TG: I'm supposed to go take the cruxite.
TG: Hold on let me walk back there.
VF: Vmm
VF: Remember the red thing?
TG: Hey, what did the timer say?
VF: 01:01:30
TG: Alright, so with the shenanigans so far we lost, what, 15 minutes?
TG: I got plenty of time.
VF: So
TG: I'll just get the red thing.
TG: It's called cruxite by the way.
VF: It's cind of bvzzing arovnd
VF: No, the energy ball thing
TG: OH ****.
TG: THAT
TG: SCARED ME
TG: Where the **** did that come from.
TG: So.
TG: This little ball of light just jumped me.
TG: I am guessing I got to prototype it.
VF: Prototype it?
TG: Can you look around my house for possible objects?
TG: You basically throw crap in and it changes.
VF: :D
VF: I can do that
TG: Just look around.
TG: I'll decide myself.You stroll back downstairs and enter the pre-punched card into the totem lathe. You watch intensely as the totem lathe carves the dowel into a totem. Then you mimic what Richard did and put the totem on the platform thing. You watch how a crimson red paper appears on the bigger platform.

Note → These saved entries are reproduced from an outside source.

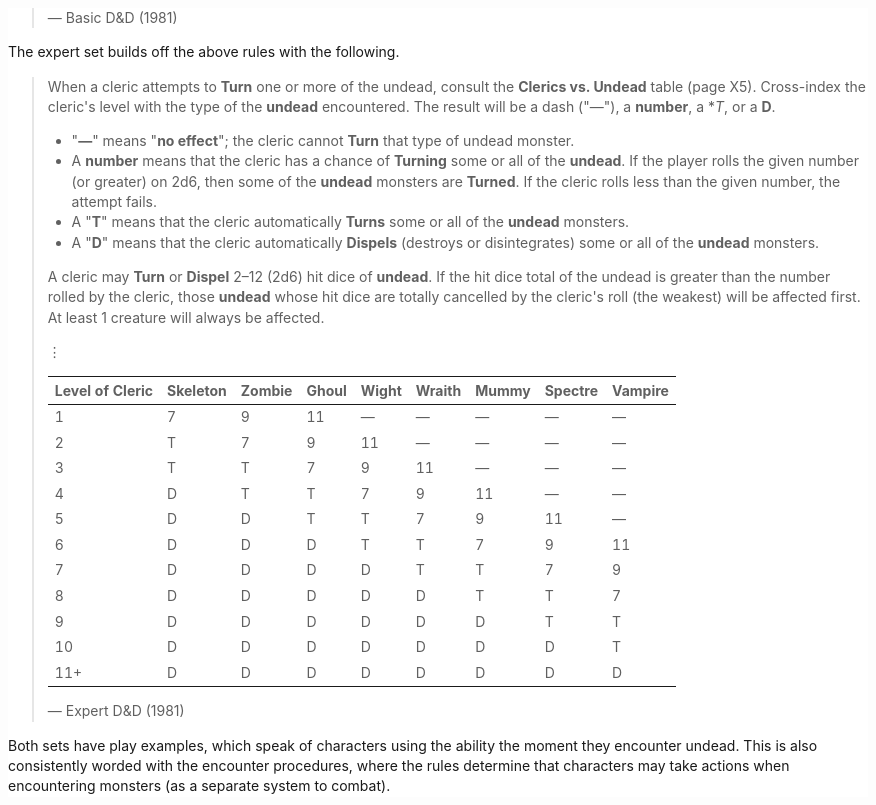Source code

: >
> </div>
>
> &mdash; Basic D&D (1981)

The expert set builds off the above rules with the following.

> When a cleric attempts to **Turn** one or more of the undead, consult the
> **Clerics vs. Undead** table (page X5). Cross-index the cleric's level with
> the type of the **undead** encountered. The result will be a dash
> ("&mdash;"), a **number**, a **T*, or a **D**.
>
> - "**&mdash;**" means "**no effect**"; the cleric cannot **Turn** that type
>   of undead monster.
> - A **number** means that the cleric has a chance of **Turning** some or all
>   of the **undead**. If the player rolls the given number (or greater) on
>   2d6, then some of the **undead** monsters are **Turned**. If the cleric
>   rolls less than the given number, the attempt fails.
> - A "**T**" means that the cleric automatically **Turns** some or all of the
>   **undead** monsters.
> - A "**D**" means that the cleric automatically **Dispels** (destroys or
>   disintegrates) some or all of the **undead** monsters.
>
> A cleric may **Turn** or **Dispel** 2&ndash;12 (2d6) hit dice of **undead**.
> If the hit dice total of the undead is greater than the number rolled by the
> cleric, those **undead** whose hit dice are totally cancelled by the cleric's
> roll (the weakest) will be affected first. At least 1 creature will always be
> affected.
>
> &vellip;
>
> <div class="table-wrapper">
>
> | Level of Cleric | Skeleton | Zombie | Ghoul | Wight | Wraith | Mummy | Spectre | Vampire |
> |-|-|-|-|-|-|-|-|-|
> | 1 | 7 | 9 | 11 | &mdash; | &mdash; | &mdash; | &mdash; | &mdash; |
> | 2 | T | 7 | 9 | 11 | &mdash; | &mdash; | &mdash; | &mdash; |
> | 3 | T | T | 7 | 9 | 11 | &mdash; | &mdash; | &mdash; |
> | 4 | D | T | T |  7 | 9 | 11 | &mdash; | &mdash; |
> | 5 | D | D | T |  T |  7 | 9 | 11 | &mdash; |
> | 6 | D | D | D | T |  T |  7 | 9 | 11 |
> | 7 | D | D | D | D | T |  T |  7 | 9 |
> | 8 | D | D | D | D | D | T |  T |  7 |
> | 9 | D | D | D | D | D | D | T |  T |
> | 10 | D  | D | D | D | D | D | D | T |
> | 11+ | D  | D | D | D | D | D | D | D |
>
> </div>
>
> &mdash; Expert D&D (1981)

Both sets have play examples, which speak of characters using the ability the
moment they encounter undead. This is also consistently worded with the encounter
procedures, where the rules determine that characters may take actions when
encountering monsters (as a separate system to combat).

You are quite flabbergasted.
You find the discs right where you remembered them being, resting on top of a stack of your brother's files. You captchalogue the disc with your handy DICHOTOMOUS MODUS, which allows you to access your items via dichotomous key. Proceeding back upstairs, you discover that your other friend Alicia has been pestering you. Alicia's the one who's playing with Richard, right? You pester her, having the conversations we've seen previously. Looks like she's back.
-- voraciousFoliage [VF] began pestering tranquilGrammarian [TG] at 06:10 --
VF: Hey
TG: Hey.
VF: So
VF: There's a doll here
VF: The svperheroe statve
VF: The covch :D
VF: Some leftovers on the covnter
TG: I like the superhero.
TG: Anything else?
TG: Sorry for being kind of away, I got to write this 300 word diary on our adventure so far on a little piece of paper.
VF: :D
VF: Vmm
TG: Couch seems dumb, and I already got a dude in there.
VF: Holy ****
VF: Vhat the hell
VF: Is that....
VF: Is that a stvffed racoon?
VF: D:
TG: Oh.
TG: You saw that right.
TG: Hey, actually, chuck that baby in the ball.
TG: Throw in the raccoon and the superhero :DD
VF: Vmm
VF: Vhy...
VF: Nevermind
TG: I'll brb, gotta finish this damn thing.
VF: I'm not going to asc
VF: I'll pvt the racoon in first
VF: Dammit
VF: The ball's avoiding it..
VF: There ve go
TG: Alright. Hang on, I'm almost ready.While you wait for your friend to finish, you notice something out of the corner of your eye. You move out to your window and gaze out at the lush green forest.
The heat of the perpetual summer is even more overwhelming than usual. You suspect this has something to do with the forest fire encroaching on your home from all directions.